PROBLEM TO WORK ON
Find every line in the data that contains the word "clientes". Return each of those lines.

─── INFORMATION SHOWN

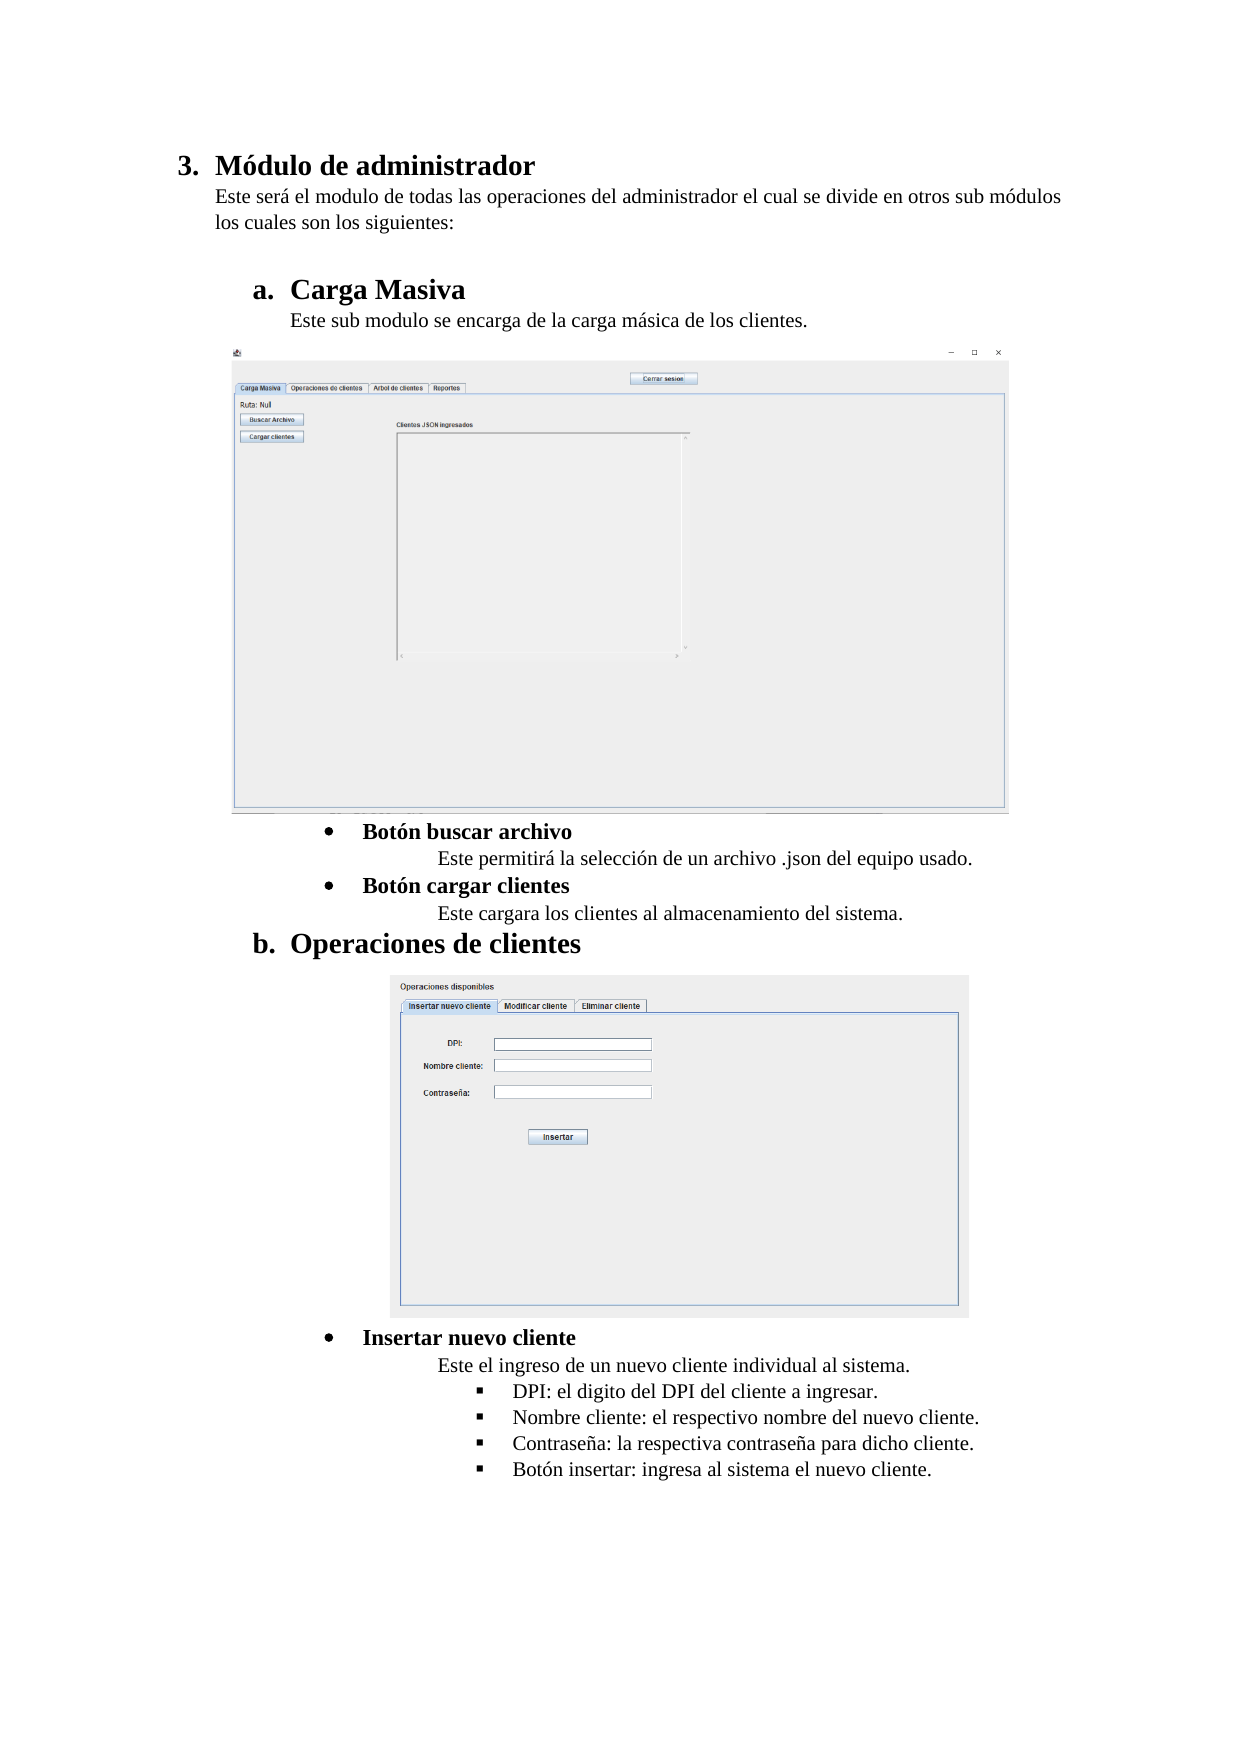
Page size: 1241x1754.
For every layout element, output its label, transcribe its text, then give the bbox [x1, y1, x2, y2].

list Módulo de administrador [177, 148, 1063, 181]
list Este cargara los clientes al almacenamiento del sistema. [437, 901, 1063, 925]
list Insertar nuevo cliente [325, 1324, 1063, 1351]
list Botón insertar: ingresa al sistema el nuevo cliente. [475, 1456, 1063, 1481]
list Este permitirá la selección de un archivo .json del equipo usado. [437, 846, 1063, 870]
list Carga Masiva [252, 272, 1063, 305]
list Este el ingreso de un nuevo cliente individual al sistema. [437, 1353, 1063, 1377]
picture [231, 349, 1009, 814]
list DPI: el digito del DPI del cliente a ingresar. [475, 1379, 1063, 1403]
list Nombre cliente: el respectivo nombre del nuevo cliente. [475, 1404, 1063, 1429]
list Botón buscar archivo [325, 334, 1063, 844]
list Contraseña: la respectiva contraseña para dicho cliente. [475, 1431, 1063, 1454]
list Este será el modulo de todas las operaciones del administrador el cual se divide en otros sub módulos los cuales son los siguientes: [215, 184, 1063, 234]
list Operaciones de clientes [252, 927, 1063, 960]
picture [389, 975, 970, 1318]
list Botón cargar clientes [325, 872, 1063, 899]
list Este sub modulo se encarga de la carga másica de los clientes. [290, 308, 1063, 332]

──────

RESPONSE AREA
list Este cargara los clientes al almacenamiento del sistema. [437, 901, 1063, 925]
list Operaciones de clientes [252, 927, 1063, 960]
list Botón cargar clientes [325, 872, 1063, 899]
list Este sub modulo se encarga de la carga másica de los clientes. [290, 308, 1063, 332]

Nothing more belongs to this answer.